■ Exercise prompt
Count the lines in the entries below that contain the word "between", matching case exactly, and give only the number.
....................
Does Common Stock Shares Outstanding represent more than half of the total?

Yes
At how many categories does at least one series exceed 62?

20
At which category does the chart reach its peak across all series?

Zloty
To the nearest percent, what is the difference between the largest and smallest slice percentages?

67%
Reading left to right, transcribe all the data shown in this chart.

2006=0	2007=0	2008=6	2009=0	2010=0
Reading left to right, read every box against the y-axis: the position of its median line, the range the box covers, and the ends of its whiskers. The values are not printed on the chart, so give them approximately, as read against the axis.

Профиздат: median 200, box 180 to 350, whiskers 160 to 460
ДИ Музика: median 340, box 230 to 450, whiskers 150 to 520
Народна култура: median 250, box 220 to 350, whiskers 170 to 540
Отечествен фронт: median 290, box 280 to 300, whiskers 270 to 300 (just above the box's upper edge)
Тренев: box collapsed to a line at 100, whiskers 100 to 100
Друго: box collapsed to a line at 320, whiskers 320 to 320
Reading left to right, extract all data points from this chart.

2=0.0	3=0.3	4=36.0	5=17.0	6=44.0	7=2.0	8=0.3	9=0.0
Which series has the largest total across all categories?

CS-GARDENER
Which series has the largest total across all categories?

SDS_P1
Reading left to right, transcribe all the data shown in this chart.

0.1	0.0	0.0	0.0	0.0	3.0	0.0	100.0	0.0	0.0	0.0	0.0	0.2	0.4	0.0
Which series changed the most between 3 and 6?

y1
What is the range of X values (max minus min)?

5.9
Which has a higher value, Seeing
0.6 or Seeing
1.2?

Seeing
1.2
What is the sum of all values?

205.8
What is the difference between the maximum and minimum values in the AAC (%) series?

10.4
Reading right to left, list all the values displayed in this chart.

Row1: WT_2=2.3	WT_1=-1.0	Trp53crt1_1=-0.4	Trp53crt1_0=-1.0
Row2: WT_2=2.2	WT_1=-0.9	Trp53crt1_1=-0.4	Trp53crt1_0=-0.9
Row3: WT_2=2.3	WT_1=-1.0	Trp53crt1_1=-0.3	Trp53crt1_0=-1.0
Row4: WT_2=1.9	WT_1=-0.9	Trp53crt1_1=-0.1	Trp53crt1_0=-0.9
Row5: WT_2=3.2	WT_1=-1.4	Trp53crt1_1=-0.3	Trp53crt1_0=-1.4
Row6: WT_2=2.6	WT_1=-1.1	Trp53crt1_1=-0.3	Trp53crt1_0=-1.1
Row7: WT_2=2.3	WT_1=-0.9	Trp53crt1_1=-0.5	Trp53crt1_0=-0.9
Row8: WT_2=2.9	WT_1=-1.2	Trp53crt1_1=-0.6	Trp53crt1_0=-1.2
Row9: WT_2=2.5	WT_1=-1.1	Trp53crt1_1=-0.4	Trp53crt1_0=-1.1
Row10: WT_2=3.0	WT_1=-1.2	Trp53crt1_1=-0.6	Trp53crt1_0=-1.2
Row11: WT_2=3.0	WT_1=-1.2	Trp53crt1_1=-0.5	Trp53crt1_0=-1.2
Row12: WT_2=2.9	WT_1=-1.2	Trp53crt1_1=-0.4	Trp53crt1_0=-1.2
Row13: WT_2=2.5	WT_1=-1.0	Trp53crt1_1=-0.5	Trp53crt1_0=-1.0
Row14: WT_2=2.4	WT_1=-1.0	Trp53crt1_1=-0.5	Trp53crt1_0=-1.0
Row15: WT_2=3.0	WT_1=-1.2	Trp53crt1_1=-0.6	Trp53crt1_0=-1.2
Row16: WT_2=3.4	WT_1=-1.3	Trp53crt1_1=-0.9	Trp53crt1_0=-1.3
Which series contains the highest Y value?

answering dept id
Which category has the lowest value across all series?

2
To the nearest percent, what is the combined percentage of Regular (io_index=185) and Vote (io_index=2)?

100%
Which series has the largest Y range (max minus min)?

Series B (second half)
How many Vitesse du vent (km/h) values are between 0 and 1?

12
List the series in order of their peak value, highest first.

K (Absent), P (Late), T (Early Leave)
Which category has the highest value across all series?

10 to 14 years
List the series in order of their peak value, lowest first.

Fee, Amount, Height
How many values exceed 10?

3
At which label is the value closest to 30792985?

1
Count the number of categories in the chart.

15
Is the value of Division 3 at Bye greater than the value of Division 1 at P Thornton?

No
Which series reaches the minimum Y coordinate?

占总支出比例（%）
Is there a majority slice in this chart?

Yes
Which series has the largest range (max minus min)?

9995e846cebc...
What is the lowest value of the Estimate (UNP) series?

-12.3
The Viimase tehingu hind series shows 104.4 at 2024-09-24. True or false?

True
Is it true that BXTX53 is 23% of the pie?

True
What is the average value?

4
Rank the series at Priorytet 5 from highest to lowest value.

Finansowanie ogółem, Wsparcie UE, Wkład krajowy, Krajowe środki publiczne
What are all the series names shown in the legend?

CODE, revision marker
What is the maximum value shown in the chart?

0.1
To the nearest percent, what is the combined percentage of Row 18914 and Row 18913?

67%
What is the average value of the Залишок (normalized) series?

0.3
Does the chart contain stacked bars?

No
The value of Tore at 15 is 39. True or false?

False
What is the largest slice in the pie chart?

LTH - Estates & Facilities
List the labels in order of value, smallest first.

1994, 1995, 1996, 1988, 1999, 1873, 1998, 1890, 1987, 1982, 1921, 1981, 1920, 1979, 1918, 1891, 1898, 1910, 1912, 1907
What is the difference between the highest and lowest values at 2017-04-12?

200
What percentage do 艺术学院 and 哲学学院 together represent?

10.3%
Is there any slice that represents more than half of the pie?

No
....................
■ Solution
5